Para este filósofo existencialista "el ser es el tiempo, como sentido de
ser en el tiempo". Y lo relaciona con la técnica, la cual, según él, no es
nada técnico, sino que hace que suceda sin un debate, sin una reflexión. El
resultado es la supeditación del individuo a la técnica, siendo ésta la que
marcará el ritmo de vivir. Pensemos que actualmente estamos a los albores
de una nueva dimensión social. Podemos darnos cuenta del fenómeno de la prisa,
pero el gran debate sobre los avances científicos se desarrolla sin cauce
político, sin ser capaces de colocar sus resultados desde el pensamiento social
y político. Temas como la clonación, la agricultura transgénica, o nuevas
formas energéticas deben ser conocidas y razonar su desarrollo.

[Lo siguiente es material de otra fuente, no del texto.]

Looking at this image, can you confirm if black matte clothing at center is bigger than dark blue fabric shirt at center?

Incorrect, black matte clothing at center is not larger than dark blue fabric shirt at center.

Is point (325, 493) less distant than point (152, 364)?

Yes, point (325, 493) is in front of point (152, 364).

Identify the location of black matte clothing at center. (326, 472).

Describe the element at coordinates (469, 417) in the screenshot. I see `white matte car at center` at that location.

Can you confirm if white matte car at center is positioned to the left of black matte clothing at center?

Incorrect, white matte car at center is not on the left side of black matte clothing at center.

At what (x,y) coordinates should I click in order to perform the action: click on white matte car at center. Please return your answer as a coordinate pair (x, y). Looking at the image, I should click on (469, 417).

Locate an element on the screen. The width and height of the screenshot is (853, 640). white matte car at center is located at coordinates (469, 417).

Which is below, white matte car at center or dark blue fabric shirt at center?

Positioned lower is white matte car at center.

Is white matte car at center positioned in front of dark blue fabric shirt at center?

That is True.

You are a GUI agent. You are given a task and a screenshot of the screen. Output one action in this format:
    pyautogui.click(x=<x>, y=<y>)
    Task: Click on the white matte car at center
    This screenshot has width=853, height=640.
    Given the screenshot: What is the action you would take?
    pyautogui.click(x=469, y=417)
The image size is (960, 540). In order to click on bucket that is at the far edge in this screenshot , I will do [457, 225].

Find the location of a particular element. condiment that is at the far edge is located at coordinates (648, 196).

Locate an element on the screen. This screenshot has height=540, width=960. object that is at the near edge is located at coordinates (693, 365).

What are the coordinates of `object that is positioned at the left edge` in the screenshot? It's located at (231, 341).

Para Heidegger el tiempo se presenta a la
conciencia como intuición vacía, por eso se muestra en el tiempo. Llega un
momento en el que la función del tiempo se apodera del ser. Es lo mismo que un
caballo de carreras, llega un momento en el que pierde su sentido de animal, de
correr como algo propio y se convierte en una mercancía, en un objeto. De la
misma manera las personas modernas pierden la capacidad de ser sujetos, y
pasamos a ser objetos de un mundo económico que nos domina y define. La cura de
esta situación puede parecerse a lo que el filósofo al que nos hemos referido
llama "temporar la temporalidad", en un sentido
fenomenológico, lo cual quiere decir que la lucha por tener libertades y
ejercerlas debe acompañarse de otra más profunda y necesaria, que es la de ser
libres En este proceso adquiere gran relieve la capacidad de tomar conciencia
de nuestro tiempo y controlar nuestro ritmo, antes de que nos siga dominando a
nosotros, a partir lo cual viene el convertirnos en objetos de un mercado
global, ser engranajes de una maquinaría productiva que nos arroja al consumo
de manera que nos transformamos en objetos de la economía, lo mismo que los
fanáticos lo son de sus creencias religiosas o ideologías políticas. Como
dirían los bosquimanos de África: "vosotros tenéis los relojes, nosotros el tiempo”.
Por Ramiro Pinto: escritor, miembro de la asociación
ARENCI y miembro del consejo científico de Ecopolítica.